Here server and worker are both active concurrently, but neither activation fully contains the other — this cannot be expressed with nested block form.

Custom activation types

type CriticalActivation = Activate [
    fill_color="rgba(255,180,180,0.4)",
    stroke=[color="red", width=2.0]
];

activate @CriticalActivation server {
    server -> db: "DELETE cascade";
};

See Activation for the full activation syntax.

Fragments

Fragments group related interactions into labeled sections. Orrery provides sugar keywords for common UML interaction operators.

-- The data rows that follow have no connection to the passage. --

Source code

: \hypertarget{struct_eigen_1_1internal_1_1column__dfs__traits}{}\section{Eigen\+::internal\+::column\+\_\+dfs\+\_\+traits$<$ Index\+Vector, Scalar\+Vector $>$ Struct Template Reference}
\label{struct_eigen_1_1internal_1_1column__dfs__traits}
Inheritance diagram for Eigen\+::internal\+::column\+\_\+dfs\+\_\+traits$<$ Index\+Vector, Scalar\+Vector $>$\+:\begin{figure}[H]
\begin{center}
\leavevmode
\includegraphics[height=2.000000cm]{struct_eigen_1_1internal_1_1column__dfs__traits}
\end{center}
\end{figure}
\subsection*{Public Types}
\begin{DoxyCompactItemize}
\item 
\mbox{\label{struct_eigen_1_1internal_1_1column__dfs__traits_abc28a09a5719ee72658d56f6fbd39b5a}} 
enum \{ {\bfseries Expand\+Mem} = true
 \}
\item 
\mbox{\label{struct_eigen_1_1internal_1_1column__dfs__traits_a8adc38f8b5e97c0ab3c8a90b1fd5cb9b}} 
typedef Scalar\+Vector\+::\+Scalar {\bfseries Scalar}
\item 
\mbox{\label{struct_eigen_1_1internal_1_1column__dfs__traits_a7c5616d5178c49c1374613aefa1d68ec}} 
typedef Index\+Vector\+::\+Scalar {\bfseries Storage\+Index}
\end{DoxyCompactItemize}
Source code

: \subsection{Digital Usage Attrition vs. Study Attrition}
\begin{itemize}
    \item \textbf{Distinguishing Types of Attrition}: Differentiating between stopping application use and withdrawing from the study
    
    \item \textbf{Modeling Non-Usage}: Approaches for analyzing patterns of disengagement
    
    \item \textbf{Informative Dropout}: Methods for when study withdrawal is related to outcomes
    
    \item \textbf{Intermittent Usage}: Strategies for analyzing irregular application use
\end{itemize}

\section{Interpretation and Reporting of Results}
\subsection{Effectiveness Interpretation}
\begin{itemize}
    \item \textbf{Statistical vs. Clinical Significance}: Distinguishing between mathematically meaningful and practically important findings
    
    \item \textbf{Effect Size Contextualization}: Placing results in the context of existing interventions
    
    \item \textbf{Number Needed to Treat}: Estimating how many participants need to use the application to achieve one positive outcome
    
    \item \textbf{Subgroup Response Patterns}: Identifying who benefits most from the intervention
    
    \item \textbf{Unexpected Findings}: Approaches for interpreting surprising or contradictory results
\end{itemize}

alt/else — conditional branching

diagram sequence;

client: Rectangle;
server: Rectangle;

client -> server: "Request";
alt "valid token" {
    server -> client: "200 OK";
} else "invalid token" {
    server -> client: "401 Unauthorized";
};

Rendered diagram

opt — optional execution

opt "cache hit" {
    server -> cache: "Lookup";
    cache -> server: "Cached data";
};

loop — iteration

loop "for each page" {
    client -> server: "GET /items?page=N";
    server -> client: "Page data";
};

par — parallel execution

par "fetch user data" {
    server -> db: "SELECT users";
} par "fetch settings" {
    server -> db: "SELECT settings";
};

break — interruption

break "rate limit exceeded" {
    server -> client: "429 Too Many Requests";
};

critical — atomic region

critical "payment transaction" {
    server -> db: "BEGIN";
    server -> db: "UPDATE balance";
    server -> db: "COMMIT";
};

Custom fragment types

You can use fragment/section directly for custom operators:

fragment "review" {
    section "approved" {
        server -> client: "200 OK";
    };
    section "rejected" {
        server -> client: "403 Forbidden";
    };
};

See Fragments for the full syntax.

Nesting fragments

Fragments can be nested inside other fragments and combined with activation:

diagram sequence;

client: Rectangle;
server: Rectangle;
db: Rectangle;

alt "order placed" {
    client -> server: "POST /order";

    activate server {
        critical "inventory reservation" {
            server -> db: "UPDATE stock";
        };

        opt "loyalty member" {
            server -> db: "INSERT reward_points";
        };

        server -> client: "201 Created";
    };
} else "validation failed" {
    server -> client: "422 Unprocessable Entity";
};

Rendered diagram

Styling fragments

alt [background_color="rgba(255,220,220,0.15)", border_stroke=[color="red"]] "auth check" {
    client -> server: "Authenticated request";
} else "rejected" {
    server -> client: "Forbidden";
};

See Fragments for all available attributes and custom fragment types.

Notes

Attach annotations to participants with the on attribute:

diagram sequence;

client: Rectangle;
server: Rectangle;
db: Rectangle;

note [on=[client]]: "Browser SPA";
note [on=[db]]: "PostgreSQL 16";

client -> server: "POST /login";
server -> db: "SELECT user";
db -> server: "User row";
server -> client: "200 OK";

Rendered diagram

Notes can span multiple participants:

diagram sequence;

api: Rectangle;
auth: Rectangle;
db: Rectangle;

api -> auth: "Verify credentials";
note [on=[api, auth, db]]: "Authentication boundary";
auth -> db: "SELECT user";

Rendered diagram

See the Notes reference for margin notes, alignment, and styling.